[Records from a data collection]
Segment Open

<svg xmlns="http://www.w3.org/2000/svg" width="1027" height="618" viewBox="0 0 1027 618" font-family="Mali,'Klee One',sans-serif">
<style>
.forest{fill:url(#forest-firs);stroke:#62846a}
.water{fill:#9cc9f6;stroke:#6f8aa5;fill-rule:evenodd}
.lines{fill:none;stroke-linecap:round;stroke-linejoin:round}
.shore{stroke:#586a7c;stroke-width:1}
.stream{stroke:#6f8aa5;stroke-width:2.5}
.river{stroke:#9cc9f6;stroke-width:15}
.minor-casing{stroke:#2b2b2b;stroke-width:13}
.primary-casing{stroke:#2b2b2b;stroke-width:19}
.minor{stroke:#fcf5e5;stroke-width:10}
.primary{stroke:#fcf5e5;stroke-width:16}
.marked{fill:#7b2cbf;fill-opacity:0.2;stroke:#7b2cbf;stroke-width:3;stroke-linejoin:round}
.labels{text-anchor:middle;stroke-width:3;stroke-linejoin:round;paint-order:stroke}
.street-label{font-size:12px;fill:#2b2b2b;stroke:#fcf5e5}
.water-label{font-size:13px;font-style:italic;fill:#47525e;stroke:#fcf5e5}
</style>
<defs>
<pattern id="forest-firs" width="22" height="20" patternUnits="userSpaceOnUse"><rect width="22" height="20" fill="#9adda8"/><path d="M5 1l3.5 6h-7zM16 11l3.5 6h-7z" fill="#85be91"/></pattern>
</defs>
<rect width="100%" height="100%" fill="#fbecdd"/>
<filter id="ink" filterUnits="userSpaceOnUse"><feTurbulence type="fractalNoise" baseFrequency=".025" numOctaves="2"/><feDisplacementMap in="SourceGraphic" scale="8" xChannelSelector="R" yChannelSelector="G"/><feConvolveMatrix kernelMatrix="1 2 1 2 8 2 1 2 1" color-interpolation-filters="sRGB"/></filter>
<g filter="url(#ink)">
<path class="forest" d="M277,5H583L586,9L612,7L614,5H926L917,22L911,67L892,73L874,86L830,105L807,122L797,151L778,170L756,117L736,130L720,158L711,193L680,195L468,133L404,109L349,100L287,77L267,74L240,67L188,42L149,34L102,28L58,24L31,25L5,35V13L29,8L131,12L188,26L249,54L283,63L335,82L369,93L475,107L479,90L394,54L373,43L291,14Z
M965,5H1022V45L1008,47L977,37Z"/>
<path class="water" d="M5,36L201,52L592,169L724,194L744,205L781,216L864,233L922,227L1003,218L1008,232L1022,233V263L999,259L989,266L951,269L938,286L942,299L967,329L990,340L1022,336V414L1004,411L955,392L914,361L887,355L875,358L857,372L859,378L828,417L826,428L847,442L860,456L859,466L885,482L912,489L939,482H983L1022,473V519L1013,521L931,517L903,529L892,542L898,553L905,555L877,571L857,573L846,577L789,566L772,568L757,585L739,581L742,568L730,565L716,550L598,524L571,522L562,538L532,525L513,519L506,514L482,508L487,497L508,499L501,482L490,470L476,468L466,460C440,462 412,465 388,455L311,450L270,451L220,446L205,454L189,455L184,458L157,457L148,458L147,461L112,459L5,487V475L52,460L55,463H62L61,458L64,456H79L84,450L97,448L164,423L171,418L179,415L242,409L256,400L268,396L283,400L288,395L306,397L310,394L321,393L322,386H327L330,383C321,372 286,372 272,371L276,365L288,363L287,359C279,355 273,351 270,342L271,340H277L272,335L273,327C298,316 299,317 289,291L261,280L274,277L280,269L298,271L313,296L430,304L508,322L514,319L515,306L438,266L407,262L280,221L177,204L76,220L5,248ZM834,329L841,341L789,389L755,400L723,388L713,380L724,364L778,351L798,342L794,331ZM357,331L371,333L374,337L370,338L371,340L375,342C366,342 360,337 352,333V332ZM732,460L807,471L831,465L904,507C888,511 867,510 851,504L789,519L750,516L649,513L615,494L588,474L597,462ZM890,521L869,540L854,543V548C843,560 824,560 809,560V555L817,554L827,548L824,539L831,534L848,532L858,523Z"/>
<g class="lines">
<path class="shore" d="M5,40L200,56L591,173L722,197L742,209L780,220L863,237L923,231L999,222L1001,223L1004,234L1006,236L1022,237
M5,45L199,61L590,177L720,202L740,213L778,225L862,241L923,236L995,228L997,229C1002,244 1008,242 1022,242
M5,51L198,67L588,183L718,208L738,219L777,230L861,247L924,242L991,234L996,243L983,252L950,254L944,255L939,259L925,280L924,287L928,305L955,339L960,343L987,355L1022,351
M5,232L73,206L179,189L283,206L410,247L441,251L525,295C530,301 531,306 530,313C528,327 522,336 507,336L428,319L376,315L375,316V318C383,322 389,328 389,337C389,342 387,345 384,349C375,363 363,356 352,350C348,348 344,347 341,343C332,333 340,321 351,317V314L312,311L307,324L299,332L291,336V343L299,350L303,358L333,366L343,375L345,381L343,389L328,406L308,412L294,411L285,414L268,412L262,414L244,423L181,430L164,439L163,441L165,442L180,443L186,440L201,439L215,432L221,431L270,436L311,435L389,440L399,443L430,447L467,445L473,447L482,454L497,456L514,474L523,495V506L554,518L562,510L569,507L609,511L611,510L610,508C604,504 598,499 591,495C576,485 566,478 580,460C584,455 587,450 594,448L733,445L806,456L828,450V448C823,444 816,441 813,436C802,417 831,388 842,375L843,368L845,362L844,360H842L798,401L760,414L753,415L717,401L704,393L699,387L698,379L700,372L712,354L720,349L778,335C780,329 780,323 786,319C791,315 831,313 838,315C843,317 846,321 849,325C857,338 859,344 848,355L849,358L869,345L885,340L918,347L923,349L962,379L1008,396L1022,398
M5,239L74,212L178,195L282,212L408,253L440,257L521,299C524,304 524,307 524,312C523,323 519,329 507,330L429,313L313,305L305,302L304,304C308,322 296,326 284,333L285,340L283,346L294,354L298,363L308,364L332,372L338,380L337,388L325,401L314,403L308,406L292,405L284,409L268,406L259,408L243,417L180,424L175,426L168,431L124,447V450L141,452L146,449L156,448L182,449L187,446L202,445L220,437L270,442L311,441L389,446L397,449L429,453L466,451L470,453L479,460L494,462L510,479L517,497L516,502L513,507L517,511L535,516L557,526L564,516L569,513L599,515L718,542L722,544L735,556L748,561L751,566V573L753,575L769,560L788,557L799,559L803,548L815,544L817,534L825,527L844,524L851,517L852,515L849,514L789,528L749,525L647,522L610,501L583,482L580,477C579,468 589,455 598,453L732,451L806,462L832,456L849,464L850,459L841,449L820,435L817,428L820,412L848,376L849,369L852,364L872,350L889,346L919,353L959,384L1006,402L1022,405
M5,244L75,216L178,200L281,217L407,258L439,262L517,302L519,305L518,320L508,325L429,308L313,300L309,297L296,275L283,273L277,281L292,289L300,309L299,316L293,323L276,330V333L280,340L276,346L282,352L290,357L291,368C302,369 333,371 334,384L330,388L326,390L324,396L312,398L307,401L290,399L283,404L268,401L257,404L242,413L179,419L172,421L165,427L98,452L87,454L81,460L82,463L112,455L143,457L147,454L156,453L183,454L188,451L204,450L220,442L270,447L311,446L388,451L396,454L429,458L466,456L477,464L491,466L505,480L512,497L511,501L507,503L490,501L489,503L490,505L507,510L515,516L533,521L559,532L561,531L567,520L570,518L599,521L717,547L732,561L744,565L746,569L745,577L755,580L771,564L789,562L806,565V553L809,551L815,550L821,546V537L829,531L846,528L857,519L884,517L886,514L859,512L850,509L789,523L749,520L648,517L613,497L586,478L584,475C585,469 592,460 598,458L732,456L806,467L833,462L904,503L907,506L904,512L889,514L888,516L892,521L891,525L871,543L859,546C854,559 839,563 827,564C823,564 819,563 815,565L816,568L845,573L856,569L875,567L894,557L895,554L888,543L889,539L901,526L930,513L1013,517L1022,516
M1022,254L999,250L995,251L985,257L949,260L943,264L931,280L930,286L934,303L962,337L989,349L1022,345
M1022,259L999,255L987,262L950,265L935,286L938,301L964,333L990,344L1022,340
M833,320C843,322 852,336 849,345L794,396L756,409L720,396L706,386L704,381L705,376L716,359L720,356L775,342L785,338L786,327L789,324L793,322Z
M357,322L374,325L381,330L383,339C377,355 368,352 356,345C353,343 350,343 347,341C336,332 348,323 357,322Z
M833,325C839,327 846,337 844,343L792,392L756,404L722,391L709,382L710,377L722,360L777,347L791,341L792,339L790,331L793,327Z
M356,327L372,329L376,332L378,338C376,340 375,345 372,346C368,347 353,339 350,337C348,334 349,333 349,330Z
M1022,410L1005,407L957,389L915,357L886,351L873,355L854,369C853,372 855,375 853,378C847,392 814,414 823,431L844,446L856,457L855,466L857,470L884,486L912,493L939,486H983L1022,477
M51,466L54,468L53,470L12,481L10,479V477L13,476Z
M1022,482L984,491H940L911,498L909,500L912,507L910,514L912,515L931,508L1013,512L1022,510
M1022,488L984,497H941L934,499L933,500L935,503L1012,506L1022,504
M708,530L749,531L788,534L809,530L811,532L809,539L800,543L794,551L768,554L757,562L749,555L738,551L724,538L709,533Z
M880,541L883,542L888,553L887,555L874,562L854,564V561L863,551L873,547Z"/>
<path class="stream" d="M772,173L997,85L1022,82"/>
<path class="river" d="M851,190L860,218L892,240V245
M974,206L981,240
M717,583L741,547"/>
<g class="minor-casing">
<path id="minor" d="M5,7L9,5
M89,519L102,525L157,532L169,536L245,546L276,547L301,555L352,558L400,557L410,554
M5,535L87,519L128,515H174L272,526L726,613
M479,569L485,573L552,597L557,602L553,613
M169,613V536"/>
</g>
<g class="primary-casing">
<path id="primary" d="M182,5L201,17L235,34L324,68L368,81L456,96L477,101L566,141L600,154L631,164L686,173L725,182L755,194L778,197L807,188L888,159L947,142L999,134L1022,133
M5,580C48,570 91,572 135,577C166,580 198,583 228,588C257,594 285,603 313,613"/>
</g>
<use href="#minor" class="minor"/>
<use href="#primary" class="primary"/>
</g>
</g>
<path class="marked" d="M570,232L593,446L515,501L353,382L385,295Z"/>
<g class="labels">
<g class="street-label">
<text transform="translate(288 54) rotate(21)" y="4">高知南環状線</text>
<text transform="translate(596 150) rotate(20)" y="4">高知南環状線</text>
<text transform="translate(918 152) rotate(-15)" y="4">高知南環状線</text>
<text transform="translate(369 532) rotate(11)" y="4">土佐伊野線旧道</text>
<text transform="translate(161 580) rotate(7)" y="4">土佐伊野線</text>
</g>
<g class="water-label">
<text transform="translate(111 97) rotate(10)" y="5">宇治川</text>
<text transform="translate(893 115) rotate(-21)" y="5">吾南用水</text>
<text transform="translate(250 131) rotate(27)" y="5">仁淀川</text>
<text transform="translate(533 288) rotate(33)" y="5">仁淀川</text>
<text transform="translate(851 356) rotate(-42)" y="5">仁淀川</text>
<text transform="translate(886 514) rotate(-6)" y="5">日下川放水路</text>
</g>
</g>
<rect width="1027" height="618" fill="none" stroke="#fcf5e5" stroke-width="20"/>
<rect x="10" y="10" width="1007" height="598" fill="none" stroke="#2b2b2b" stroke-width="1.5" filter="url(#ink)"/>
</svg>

Segment Closed

▸ TASK REQUIREMENTS: Where a line of the data contains "labels", copy that line.

▸ RESPONSE:
.labels{text-anchor:middle;stroke-width:3;stroke-linejoin:round;paint-order:stroke}
<g class="labels">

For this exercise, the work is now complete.